Il Ceo di Apple Tim Cook ha chiamato “spatial computing” la nuova piattaforma software e hardware, definendola la terza tappa di un’evoluzione che nasce col personal computer e si sviluppa attraverso il mobile computer. L’evento è andato in scena lo scorso 5 giugno in occasione della Conferenza Mondiale degli Sviluppatori Apple (WWDC). Sempre Cook ha dichiarato che il 5 giugno 2023 sarà ricordato come “una data storica”. Vision Pro non arriverà sul mercato se non l’anno prossimo, e all’inizio solo in Usa, ma potrebbe davvero segnare un cambio di paradigma nell’informatica come la conosciamo ora.
Secondo quanto si è visto e sentito in presentazione, il Vision Pro sarà costoso (3.499 dollari in Usa) e non è ben definito il target, ma indossare il Vision Pro vuol dire immergersi in un futuro possibile dove la tecnologia diventa tanto evoluta da “scomparire”, superare cioè la sua invasività. Per questo hanno dedicato subito attenzione alla notizia molti organi di stampa, fra i quali La Repubblica con due articoli pubblicati in carta e online nei giorni del 6 e 7 giugno, rispettivamente a firma di Tiziano Toniutti e Bruno Ruffilli: Vision Pro e VisionOS sono per Apple una scommessa coraggiosa, specie in tempi in cui l’hi tech punta tutto sull’intelligenza artificiale, e solo tra diversi anni si potrà dire se Tim Cook ha giocato bene le sue carte. Intanto una cosa è certa: tornati al mondo reale, è strano che per spostare un oggetto non basti guardarlo, pizzicarlo, e spostarlo con la mano. Perché è un mondo quello che si apre con i Vision Pro: si può stare in casa e insieme trovarsi in cima a una montagna o sulla riva di un lago. Basta selezionare un’opzione dal piccolo menù a sinistra: Ambienti, App, Persone. La realtà virtuale non cancella quella fisica, e il livello di immersione si può regolare con la Digital Crown. È totale, ad esempio, con l’app per la meditazione, dove una voce invita alla riflessione e segni astratti disegnano complesse forme geometriche in movimento; un minuto è forse troppo poco per dire se davvero fa bene, ma l’effetto ci è sembrato interessante.

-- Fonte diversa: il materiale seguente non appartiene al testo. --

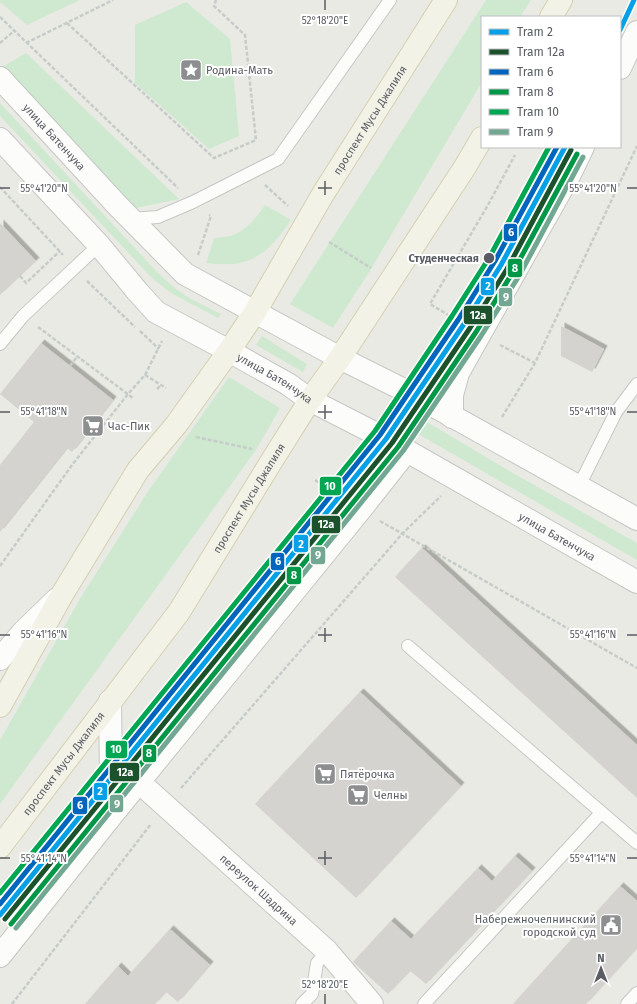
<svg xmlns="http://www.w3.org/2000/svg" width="637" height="1004" font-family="'Fira Sans',sans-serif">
<defs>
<filter id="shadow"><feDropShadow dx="3.5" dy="-3.5" stdDeviation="0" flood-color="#0004"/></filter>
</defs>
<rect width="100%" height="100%" fill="#eaeae4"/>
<g fill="#cfe9d0">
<polygon points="0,0 80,0 27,25 0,2"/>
<polygon points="486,0 531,0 520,17 482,17 482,82 371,269 333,328 290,304"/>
<polygon points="186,2 230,39 239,136 209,149 135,83 135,25"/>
<polygon points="26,53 179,199 132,209 2,67"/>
<polygon points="0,103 158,273 176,289 189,298 221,314 218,318 171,293 152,278 0,116"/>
<path d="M265,205l26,15c-23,35 -42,49 -85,43l8,-25c26,0 37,-13 51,-33z"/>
<polygon points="262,336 307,364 303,372 256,345"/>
<polygon points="229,377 280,408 256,450 0,804 0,740 81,597 149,490"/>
<polygon points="415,415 513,473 637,543 637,560 406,427"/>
</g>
<g fill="#d4d3cf" filter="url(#shadow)">
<polygon points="0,223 36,261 0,295"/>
<polygon points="561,326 604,349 592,372 561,356"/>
<polygon points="41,343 113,400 72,452 67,448 0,532 0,465 34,422 0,394"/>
<polygon points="422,548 637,745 637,798 395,577"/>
<polygon points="360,692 461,786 356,898 255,804"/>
<polygon points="515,856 532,871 426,984 410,971 388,994 353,962 391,921 411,939 478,868 492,881"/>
<polygon points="620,886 637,901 637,948 586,1004 513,1004"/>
<polygon points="170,929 210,965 178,1002 166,992 155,1004 85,1004 118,966 128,976"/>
</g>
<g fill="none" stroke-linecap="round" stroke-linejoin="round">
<g stroke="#c6c6c6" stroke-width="14">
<g id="lane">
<polyline points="130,219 158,217 193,202 278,159 390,0"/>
<polyline points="0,344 23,316 99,245"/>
<polyline points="579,486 616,412 637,384"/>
<polyline points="408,646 637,843"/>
<polyline points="302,1004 312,994 317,963 327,951"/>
<polyline points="424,1004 601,813"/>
<polyline points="627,1004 637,993"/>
</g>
</g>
<g stroke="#c6c6c6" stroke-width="24">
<g id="street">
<polyline points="620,68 637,32"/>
<polyline points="452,417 452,395 458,373 570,174 583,147"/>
<polyline points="0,659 24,631 57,599"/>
<path id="s1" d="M139,782l188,169 45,53"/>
<polyline points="108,820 111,777 110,701"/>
<polyline points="0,956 108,820 361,509 406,452"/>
</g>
</g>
<g stroke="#c6c7c6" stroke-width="24">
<g id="secondary">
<path id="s2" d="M0,78l117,127 68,69 155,84 76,38 221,123"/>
<path id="s3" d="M0,139l99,106 38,46 19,21 73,39 59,33 22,16 76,39 251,143"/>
</g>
</g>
<g stroke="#d5d0af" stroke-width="24">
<g id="primary">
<polyline points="551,17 561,0"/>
<path id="s4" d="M0,706l63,-113 75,-123 38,-45 53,-74 26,-39 68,-118 123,-194"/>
<path id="s5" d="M0,847l179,-235 92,-150 39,-62 30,-42 125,-191 17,-29"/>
</g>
</g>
<g stroke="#c6ccca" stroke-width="2.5" stroke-dasharray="4 2" stroke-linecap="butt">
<polyline points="0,17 178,188"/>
<polyline points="67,23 214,158 256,140 245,35 214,6 216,0"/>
<polyline points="0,43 14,31"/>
<polyline points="26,43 113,0"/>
<polyline points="265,185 288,206"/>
<polyline points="0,187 63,255"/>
<polyline points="329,242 371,268"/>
<polyline points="198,255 211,216 209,215"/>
<polyline points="20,276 26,283 60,251"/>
<polyline points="87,281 135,327"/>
<polyline points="460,322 430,304 488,205 515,155"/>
<polyline points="38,327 133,398"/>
<polyline points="140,331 159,349"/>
<polyline points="500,345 535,363"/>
<polyline points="70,366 77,357"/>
<polyline points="145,375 166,388"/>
<polyline points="157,389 161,385"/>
<polyline points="502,417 535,363 637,146"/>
<polyline points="196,437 252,449"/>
<polyline points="315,480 342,497"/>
<polyline points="380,521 637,668"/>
<polyline points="0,566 72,465 128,394 145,375 162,341"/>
<polyline points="181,788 402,534 441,496"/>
<polyline points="12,1004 151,824"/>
</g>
<use href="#lane" stroke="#fcfcfb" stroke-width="12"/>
<use href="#street" stroke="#fcfcfb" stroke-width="22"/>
<use href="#secondary" stroke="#fcfcfb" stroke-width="22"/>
<use href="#primary" stroke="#f2f2e7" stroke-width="22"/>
<g stroke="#fff" stroke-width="8">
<g id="tram-1">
<polyline points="620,30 634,0"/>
<polyline points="0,915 386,439 464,324 501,265 565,147"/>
</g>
</g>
<g stroke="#fff" stroke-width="8">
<polyline id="tram-2" points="5,919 392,443 470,328 507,269 571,150"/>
</g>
<g stroke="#fff" stroke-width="8">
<polyline id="tram-3" points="0,904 380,435 458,320 495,261 557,147"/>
</g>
<g stroke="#fff" stroke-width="8">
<polyline id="tram-4" points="11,924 398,447 476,332 513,272 577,154"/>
</g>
<g stroke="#fff" stroke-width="8">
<polyline id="tram-5" points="0,893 375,431 452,316 489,258 549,147"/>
</g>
<g stroke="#fff" stroke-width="8">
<polyline id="tram-6" points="16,928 403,451 481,336 519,276 583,157"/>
</g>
<use href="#tram-1" stroke="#06a0e6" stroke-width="5"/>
<use href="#tram-2" stroke="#1b522b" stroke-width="5"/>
<use href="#tram-3" stroke="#0065bd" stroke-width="5"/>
<use href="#tram-4" stroke="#009746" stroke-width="5"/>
<use href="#tram-5" stroke="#00a651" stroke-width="5"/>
<use href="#tram-6" stroke="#72a891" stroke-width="5"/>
</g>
<path fill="none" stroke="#595c63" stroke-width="1.5" d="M325,0v10M325,181v14M0,188h10M318,188h14M627,188h10M325,405v14M0,412h10M318,412h14M627,412h10M325,628v14M0,635h10M318,635h14M627,635h10M325,851v14M0,858h10M318,858h14M627,858h10M325,994v10"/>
<defs>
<g id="sight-square" transform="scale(1.15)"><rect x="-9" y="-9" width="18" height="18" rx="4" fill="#8c8e90" stroke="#fff"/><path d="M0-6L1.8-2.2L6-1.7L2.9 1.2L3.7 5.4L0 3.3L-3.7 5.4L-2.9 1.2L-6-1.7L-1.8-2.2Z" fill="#fff"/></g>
<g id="supermarket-square" transform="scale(1.15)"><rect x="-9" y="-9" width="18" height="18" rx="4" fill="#8c8e90" stroke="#fff"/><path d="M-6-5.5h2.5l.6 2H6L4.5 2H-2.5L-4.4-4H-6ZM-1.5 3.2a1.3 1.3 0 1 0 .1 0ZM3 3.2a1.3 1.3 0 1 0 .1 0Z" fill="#fff"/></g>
<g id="civic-square" transform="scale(1.15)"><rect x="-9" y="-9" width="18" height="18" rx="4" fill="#8c8e90" stroke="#fff"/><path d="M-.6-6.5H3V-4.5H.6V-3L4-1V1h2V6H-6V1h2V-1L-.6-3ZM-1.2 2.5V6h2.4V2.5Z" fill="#fff"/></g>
</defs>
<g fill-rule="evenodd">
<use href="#sight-square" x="191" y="70"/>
<use href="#supermarket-square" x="93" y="426"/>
<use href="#supermarket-square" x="325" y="774"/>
<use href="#supermarket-square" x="358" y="795"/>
<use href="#civic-square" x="611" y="925"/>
</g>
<circle fill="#595c63" stroke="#fff" stroke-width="1.5" cx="489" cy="258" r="6"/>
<g text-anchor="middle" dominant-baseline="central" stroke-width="4" stroke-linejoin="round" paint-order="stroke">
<g font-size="11" fill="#595c63" stroke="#fff" text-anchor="start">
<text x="206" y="70">Родина-Мать</text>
<text x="108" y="426">Час-Пик</text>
<text x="340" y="774">Пятёрочка</text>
<text x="374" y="795">Челны</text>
<text x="596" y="919" text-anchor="end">Набережночелнинский<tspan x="596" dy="13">городской суд</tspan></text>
</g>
<g font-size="11" fill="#595c63" stroke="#fff">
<text stroke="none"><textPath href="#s4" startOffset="694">проспект Мусы Джалиля</textPath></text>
<text stroke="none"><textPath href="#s2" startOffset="80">улица Батенчука</textPath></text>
<text stroke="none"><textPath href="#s3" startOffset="369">улица Батенчука</textPath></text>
<text stroke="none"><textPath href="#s5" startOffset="429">проспект Мусы Джалиля</textPath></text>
<text stroke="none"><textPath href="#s3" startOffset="693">улица Батенчука</textPath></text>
<text stroke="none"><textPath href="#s5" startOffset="105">проспект Мусы Джалиля</textPath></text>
<text stroke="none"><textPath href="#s1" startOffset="161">переулок Шадрина</textPath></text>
</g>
<g font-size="11" font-weight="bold" fill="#595c63" stroke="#fff" text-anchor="end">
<text x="479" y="258">Студенческая</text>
</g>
</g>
<g font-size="10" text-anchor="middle" fill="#595c63" stroke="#fff" stroke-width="4" stroke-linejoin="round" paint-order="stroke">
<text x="325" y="24">52°18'20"E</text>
<text x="44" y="192">55°41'20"N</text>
<text x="593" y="192">55°41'20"N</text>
<text x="44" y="415">55°41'18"N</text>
<text x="593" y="415">55°41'18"N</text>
<text x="44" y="638">55°41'16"N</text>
<text x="593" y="638">55°41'16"N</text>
<text x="44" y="862">55°41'14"N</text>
<text x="593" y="862">55°41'14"N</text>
<text x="325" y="988">52°18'20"E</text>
</g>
<g stroke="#fff" stroke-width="1.5">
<rect x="503" y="223" width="15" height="19" rx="4" fill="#0065bd"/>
<rect x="507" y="258" width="16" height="20" rx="4" fill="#009746"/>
<rect x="480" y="277" width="15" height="19" rx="4" fill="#06a0e6"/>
<rect x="498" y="287" width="15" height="20" rx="4" fill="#72a891"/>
<rect x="463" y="305" width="30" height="20" rx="4" fill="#1b522b"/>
<rect x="319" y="476" width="23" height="20" rx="4" fill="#00a651"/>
<rect x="311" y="515" width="30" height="19" rx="4" fill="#1b522b"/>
<rect x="293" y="534" width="16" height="19" rx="4" fill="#06a0e6"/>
<rect x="310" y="546" width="16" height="19" rx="4" fill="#72a891"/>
<rect x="270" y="552" width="15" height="19" rx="4" fill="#0065bd"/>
<rect x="286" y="566" width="16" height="19" rx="4" fill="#009746"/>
<rect x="105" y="740" width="23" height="19" rx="4" fill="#00a651"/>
<rect x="142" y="744" width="15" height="19" rx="4" fill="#009746"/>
<rect x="109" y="762" width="31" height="20" rx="4" fill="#1b522b"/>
<rect x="93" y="782" width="15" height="19" rx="4" fill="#06a0e6"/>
<rect x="109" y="794" width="15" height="19" rx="4" fill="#72a891"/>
<rect x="72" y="796" width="16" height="19" rx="4" fill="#0065bd"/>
</g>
<g font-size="11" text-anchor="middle" font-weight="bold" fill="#fff">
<text x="511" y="236">6</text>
<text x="515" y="272">8</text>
<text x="488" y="290">2</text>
<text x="506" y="301">9</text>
<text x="478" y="319">12а</text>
<text x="330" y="490">10</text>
<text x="326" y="528">12а</text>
<text x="301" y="548">2</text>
<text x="318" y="559">9</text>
<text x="278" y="565">6</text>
<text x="294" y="579">8</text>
<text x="116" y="753">10</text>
<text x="149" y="757">8</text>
<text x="125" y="776">12а</text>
<text x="100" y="795">2</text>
<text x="117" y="808">9</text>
<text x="80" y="809">6</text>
</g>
<rect x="481" y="16" width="140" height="132" fill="#ffffff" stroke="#bdbec1"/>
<rect x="489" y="29" width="20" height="6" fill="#06a0e6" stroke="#bdbec1"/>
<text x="517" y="36" font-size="12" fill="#595c63">Tram 2</text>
<rect x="489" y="49" width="20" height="6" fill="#1b522b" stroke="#bdbec1"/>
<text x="517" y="56" font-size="12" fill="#595c63">Tram 12а</text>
<rect x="489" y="69" width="20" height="6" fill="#0065bd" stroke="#bdbec1"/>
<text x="517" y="76" font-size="12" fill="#595c63">Tram 6</text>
<rect x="489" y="89" width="20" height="6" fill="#009746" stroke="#bdbec1"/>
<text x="517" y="96" font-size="12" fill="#595c63">Tram 8</text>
<rect x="489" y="109" width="20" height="6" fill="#00a651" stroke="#bdbec1"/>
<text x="517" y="116" font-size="12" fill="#595c63">Tram 10</text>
<rect x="489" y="129" width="20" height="6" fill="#72a891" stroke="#bdbec1"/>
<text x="517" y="136" font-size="12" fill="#595c63">Tram 9</text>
<g transform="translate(601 968)" stroke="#ffffff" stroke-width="3" paint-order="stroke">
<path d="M0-3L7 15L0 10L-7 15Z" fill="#595c63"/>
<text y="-6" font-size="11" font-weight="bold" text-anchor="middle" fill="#595c63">N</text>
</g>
</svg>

Da ricordare che circa 10 anni fa Apple presentò Oculus Rift. In comune con questo suo lontano predecessore, il nuovo visore di Apple ha poco dal punto di vista tecnologico, e anche il design è parecchio cambiato. Eppure l’idea di base è analoga: una specie di maschera da sub, o da sci, con degli schermi all’interno. In questo senso non si fa una gran fatica a immaginare che i due dispositivi appartengano alla stessa categoria. Nel design, Vision Pro adotta materiali e linee di altri apparecchi della Mela: il corpo in alluminio richiama le cuffie AirPods Max, la parte frontale in vetro, la Digital Crown e la fascia elastica che lo tiene fermo alla testa sono riprese dall’Apple Watch. Dal vero, il visore è più piccolo di quanto sembri, e anche più leggero: circa 400 grammi.
Molte le particolarità che rendono Vision pro unico: ad esempio a differenza di visori concorrenti, Apple ha pensato alla funzione Eyesight. Con questa, il visore mostra gli occhi di chi lo indossa, per un senso maggiore di presenza e di condivisione. A livello software arriva un nuovo sistema operativo, VisionOS, che introduce anche Optic Id, un modo per autenticare l’utente tramite la lettura degli occhi e impedire ad altri di usare il visore e accedere ai dati personali. Tra le offerte c’è anche Persona, una versione tridimensionale dell’utente, un avatar da usare in FaceTime. Il visore ha forme e design futuristici, con un sistema di fotocamere che permette di passare dalla visione dei contenuti virtuali alla comprensione dell’ambiente circostante.